Our paper looks at examples from Can Tho (Vietnam), Jakarta, and Kampala, but these processes are playing out in cities in virtually every corner of the Global South. And the scope of these interventions is growing: if Bank spending gets close to the $25 billion per year it aims to leverage by 2025, GSA-aligned investments would be one of the biggest lines of ‘climate finance’ in the world.
While GSA operates at the interface of global institutions and the city, its practices have structural ramifications. Overaccumulated northern capital has been desperately seeking profitable investment in a high liquidity, low yield world. GSA, through its technical assistance and derisking activities, aims to produce a pipeline of investable frontiers. As more cities gain access to debt markets and their needs for adaptation grow, GSA offers a multi-sited spatial fix: physically fixing Northern capital in Southern infrastructure and staving off crises of overaccumulation, producing new geographies of accumulation and the ability to absorb the ravages of a changing climate.

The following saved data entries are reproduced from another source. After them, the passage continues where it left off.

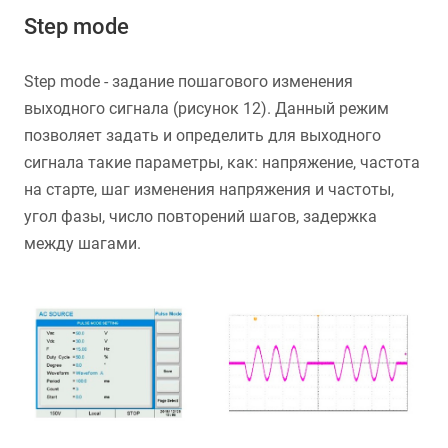
Step mode
Step mode - задание пошагового изменения
выходного сигнала (рисунок 12). Данный режим
позволяет задать и определить для выходного
сигнала такие параметры, как: напряжение, частота
на старте, шаг изменения напряжения и частоты,
угол фазы, число повторений шагов, задержка
между шагами.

It remains to be seen how much private investment in public infrastructure GSA ultimately will generate; to this point, GSA is still much more about beginning to restructure city governance than tracking trillions in Global North investment into Southern built environments and the (mal)adaptive impacts those infrastructures produce. As a World Bank staffer told us, ““right now less than 2% [of investable private capital] gets invested in urban infrastructure. So, these are pension funds, sovereign wealth funds, mutual funds, and they’re out there, they’re looking for reasonable returns, in a very low return market right now. So, we think there’s an opportunity to tap some of that”. This sums up GSA as it empowers technocrats and financiers to shape what kinds of infrastructure are realized and how it is financed, producing cities and infrastructure as investable enclaves while rents flow to investors.

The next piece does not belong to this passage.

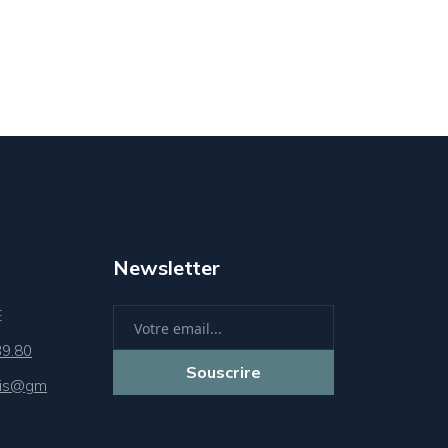
Newsletter
E
39.80
Souscrire
sis@gm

Ultimately, we reject the reframing of ‘climate debts’ enabled by GSA from a radical claim to righting past and ongoing injustices that produce uneven climate risks into a technocratic syntax that heaps financial debt onto vulnerable cities in the Global South. There is much scope for (geographical) political economists to envision other modes for producing future-ready infrastructure, and the institutions to facilitate those futures. The move toward normalizing discourses of global green Keynesianism are welcome, but insufficient. Instead, our next steps are to figure out how the highly concentrated finance that the GSA mobilizes can be repurposed to facilitate the decommodification of climate resilience and mitigation.